Atualmente, as despesas do RGPS são da ordem de 8% do PIB, e suas receitas de cerca de 6% do PIB. Disso decorre um déficit previdenciário próximo a 2% do PIB. No Brasil do futuro, essa situação se agravará. Enquanto as receitas desse regime previdenciário tendem a permanecer estacionadas em 6% do PIB, suas despesas caminham para um patamar da ordem de 16% do PIB até 2100.
A questão estratégica a ser respondida pelo País é: como financiaremos nosso déficit previdenciário crescente, que alcançará cerca de 10% do PIB ao final deste século? Mais dívida e mais tributação não parecem ser soluções viáveis. Vimos que ambas já são elevadas. Financiamento monetário, com volta da inflação alta, seria o maior dos males.

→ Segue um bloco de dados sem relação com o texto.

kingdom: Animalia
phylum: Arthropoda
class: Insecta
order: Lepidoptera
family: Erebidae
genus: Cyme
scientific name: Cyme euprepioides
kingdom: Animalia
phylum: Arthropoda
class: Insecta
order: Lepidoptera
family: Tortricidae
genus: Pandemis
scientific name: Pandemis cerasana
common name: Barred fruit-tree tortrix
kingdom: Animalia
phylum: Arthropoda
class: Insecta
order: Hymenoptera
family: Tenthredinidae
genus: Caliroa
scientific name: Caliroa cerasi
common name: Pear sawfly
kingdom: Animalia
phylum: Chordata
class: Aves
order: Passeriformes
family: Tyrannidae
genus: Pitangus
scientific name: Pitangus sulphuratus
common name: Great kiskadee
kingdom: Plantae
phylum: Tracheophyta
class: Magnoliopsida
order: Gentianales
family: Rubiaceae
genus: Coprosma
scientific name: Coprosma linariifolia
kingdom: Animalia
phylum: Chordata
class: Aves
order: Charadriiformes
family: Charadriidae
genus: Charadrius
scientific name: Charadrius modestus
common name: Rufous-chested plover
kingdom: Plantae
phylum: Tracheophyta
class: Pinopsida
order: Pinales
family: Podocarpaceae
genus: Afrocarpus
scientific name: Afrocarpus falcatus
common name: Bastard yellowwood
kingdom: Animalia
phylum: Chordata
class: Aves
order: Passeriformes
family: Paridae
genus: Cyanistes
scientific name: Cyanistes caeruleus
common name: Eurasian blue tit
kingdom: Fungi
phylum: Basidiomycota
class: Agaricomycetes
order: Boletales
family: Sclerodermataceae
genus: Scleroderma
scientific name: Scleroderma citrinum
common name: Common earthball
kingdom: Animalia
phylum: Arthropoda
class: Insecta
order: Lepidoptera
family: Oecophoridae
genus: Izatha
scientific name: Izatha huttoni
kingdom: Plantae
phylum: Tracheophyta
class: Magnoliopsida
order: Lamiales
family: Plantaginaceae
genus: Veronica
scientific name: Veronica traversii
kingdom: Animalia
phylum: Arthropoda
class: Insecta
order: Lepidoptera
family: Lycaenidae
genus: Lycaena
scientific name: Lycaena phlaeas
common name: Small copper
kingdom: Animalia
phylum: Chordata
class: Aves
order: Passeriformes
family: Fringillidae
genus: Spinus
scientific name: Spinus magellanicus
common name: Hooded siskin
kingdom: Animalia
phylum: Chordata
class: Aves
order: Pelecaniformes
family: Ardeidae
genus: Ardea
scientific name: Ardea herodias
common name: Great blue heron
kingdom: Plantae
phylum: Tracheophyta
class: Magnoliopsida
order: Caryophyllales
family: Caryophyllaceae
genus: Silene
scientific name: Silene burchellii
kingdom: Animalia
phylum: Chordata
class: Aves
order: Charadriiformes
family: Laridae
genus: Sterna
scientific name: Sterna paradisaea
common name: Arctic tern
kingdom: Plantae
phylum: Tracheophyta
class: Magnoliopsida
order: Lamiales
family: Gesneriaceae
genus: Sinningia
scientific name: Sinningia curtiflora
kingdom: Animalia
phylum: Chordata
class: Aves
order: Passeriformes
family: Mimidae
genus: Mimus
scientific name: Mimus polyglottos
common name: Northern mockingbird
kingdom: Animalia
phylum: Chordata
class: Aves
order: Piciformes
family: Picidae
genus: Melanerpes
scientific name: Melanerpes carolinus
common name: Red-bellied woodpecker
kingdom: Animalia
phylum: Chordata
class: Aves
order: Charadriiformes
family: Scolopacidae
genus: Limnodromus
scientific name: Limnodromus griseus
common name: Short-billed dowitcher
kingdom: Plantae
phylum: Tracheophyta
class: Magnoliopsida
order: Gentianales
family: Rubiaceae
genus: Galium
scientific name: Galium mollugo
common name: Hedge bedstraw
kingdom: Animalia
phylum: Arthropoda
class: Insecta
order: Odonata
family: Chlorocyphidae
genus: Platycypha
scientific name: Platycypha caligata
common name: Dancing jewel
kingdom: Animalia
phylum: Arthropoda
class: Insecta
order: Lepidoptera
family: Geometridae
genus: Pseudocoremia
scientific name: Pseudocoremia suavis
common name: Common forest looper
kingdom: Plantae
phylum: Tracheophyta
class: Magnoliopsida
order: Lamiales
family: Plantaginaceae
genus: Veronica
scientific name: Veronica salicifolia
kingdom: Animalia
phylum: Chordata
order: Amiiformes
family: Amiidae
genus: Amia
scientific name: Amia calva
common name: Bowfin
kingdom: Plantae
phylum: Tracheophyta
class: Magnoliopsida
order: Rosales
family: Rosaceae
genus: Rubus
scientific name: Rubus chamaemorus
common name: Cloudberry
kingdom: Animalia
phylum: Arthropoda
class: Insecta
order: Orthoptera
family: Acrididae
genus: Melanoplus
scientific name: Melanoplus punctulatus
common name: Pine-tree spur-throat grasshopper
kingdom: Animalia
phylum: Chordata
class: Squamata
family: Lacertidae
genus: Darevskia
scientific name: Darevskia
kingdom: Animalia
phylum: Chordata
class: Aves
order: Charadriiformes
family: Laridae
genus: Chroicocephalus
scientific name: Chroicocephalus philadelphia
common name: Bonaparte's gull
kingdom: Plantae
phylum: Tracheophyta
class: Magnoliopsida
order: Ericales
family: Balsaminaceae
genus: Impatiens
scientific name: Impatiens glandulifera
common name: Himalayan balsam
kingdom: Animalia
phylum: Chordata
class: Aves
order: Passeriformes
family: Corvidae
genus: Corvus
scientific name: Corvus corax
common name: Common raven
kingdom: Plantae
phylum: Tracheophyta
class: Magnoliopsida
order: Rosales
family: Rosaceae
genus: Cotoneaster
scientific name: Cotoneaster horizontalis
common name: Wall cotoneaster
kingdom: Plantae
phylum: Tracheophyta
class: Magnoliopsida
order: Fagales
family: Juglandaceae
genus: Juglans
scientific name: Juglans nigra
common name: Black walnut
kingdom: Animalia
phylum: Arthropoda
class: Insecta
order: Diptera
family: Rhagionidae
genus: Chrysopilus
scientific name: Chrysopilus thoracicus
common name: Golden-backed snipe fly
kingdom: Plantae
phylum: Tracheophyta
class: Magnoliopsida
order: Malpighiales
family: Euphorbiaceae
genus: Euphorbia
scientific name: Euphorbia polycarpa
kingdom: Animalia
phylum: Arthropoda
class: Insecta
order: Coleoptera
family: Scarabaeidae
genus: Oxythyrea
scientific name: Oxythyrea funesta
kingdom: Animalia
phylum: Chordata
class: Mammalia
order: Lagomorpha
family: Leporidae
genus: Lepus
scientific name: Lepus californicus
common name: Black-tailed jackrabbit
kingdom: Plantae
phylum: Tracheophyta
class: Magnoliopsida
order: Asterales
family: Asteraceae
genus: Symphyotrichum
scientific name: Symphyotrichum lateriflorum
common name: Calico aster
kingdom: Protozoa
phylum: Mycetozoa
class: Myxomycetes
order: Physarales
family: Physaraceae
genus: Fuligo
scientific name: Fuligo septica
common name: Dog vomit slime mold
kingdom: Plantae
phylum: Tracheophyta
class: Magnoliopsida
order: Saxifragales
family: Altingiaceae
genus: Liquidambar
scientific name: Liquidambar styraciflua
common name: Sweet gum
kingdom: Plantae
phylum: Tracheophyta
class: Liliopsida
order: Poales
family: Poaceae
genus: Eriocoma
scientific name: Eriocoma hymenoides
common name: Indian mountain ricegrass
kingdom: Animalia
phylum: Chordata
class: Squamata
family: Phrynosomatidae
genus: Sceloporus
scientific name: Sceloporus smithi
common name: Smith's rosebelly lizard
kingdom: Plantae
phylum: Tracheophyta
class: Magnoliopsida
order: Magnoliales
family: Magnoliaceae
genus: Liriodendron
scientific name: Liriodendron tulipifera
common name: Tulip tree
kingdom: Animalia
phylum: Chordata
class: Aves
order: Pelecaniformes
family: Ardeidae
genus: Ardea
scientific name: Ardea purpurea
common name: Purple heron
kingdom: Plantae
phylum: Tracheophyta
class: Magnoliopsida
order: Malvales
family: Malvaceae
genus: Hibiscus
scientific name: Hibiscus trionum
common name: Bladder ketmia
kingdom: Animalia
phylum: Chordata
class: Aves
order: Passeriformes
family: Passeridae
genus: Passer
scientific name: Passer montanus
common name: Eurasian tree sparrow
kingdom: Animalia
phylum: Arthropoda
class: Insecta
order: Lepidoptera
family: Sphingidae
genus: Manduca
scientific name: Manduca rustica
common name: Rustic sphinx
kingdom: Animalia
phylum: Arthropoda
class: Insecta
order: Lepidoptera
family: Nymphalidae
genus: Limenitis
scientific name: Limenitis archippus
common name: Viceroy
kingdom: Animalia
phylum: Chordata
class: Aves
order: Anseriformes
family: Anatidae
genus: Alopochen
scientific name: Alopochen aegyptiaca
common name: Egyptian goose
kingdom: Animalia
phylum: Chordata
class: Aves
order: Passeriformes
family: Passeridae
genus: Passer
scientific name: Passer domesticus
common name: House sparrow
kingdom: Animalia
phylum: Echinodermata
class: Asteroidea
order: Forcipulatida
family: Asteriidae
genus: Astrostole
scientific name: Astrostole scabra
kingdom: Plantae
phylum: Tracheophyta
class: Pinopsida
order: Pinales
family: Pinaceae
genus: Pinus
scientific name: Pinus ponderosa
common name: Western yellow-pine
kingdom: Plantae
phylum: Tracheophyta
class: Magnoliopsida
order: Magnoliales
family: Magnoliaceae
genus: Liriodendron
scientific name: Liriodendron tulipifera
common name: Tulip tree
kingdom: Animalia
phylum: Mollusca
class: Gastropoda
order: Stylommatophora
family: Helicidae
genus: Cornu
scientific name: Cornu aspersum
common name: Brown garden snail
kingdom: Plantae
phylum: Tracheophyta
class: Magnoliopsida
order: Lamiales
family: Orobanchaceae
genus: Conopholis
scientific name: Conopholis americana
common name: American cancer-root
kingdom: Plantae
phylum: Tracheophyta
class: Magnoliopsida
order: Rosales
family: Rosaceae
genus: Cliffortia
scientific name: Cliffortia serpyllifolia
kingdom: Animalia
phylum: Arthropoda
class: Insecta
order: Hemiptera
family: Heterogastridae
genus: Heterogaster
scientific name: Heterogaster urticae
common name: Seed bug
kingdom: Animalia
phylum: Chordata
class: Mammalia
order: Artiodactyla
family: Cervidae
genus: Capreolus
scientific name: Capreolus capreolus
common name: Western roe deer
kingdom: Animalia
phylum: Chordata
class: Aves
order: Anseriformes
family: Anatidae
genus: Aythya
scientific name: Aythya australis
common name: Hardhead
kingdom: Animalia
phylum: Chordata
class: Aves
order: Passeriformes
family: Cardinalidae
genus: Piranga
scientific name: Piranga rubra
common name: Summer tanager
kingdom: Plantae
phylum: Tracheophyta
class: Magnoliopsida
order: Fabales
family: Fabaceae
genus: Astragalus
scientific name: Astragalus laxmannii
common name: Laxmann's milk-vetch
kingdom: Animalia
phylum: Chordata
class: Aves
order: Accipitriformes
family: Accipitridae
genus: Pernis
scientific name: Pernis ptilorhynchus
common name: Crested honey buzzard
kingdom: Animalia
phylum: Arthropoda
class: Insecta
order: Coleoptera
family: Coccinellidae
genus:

A indexação da despesa previdenciária ao salário mínimo só agrava esse processo, pois acelera o gasto público de forma insustentável. Ela turbina ainda mais o crescimento dessa despesa, que aumenta naturalmente vis-à-vis o processo de envelhecimento populacional. O mesmo efeito, diga-se de passagem, ocorre com o BPC, visto que 45% de sua despesa diz respeito ao público de idade avançada.
De acordo com projeções da Consultoria de Orçamento da Câmara dos Deputados (Conof), a desindexação de despesas do RGPS e do BPC frente ao salário mínimo poderia propiciar uma economia potencial da ordem de R$ 1,3 trilhão em 10 anos, caso esses benefícios fossem atualizados apenas pela inflação, a fim de lhes preservar o valor real. Isso em comparação a um cenário em que nada se faça, mantendo-se a regra atual de correção dos benefícios.
Desvinculação dos pisos da saúde e educação
A segunda medida estrutural consiste na desvinculação de despesas em relação ao comportamento da arrecadação. Esse tipo de vinculação atualmente se aplica aos recursos mínimos (“pisos”) da saúde e da educação. Incluo neste último caso a complementação da União ao Fundeb, que também se sujeita a aplicações mínimas.
Por sinal, é preciso ter em mente que, em se tratando de “pisos”, o que está em discussão são “valores mínimos”. Rever pisos, portanto, não se confunde com impor tetos. Havendo espaço fiscal, nada impede que sejam aportados recursos adicionais durante a elaboração dos orçamentos anuais.
Vale realçar ainda que a proposta de “desvincular” os três pisos supracitados em nada se confunde com “extingui-los”. O que se propõe revisar, tão somente, é a forma de atualização desses pisos ao longo do tempo. Mantê-los atrelados à receita certamente não é boa ideia.
A razão para isso é óbvia. Quando a coluna da despesa é “presa com um gancho” à coluna da receita, torna-se mais difícil gerar superávits, pois mais arrecadação inexoravelmente implica gastos maiores. Além disso, quando a despesa flutua ao sabor da arrecadação, o gasto público assume comportamento volátil, pró-cíclico e acrítico, pois passa a ser mecanicamente guiado e desacompanhado de critérios de desempenho.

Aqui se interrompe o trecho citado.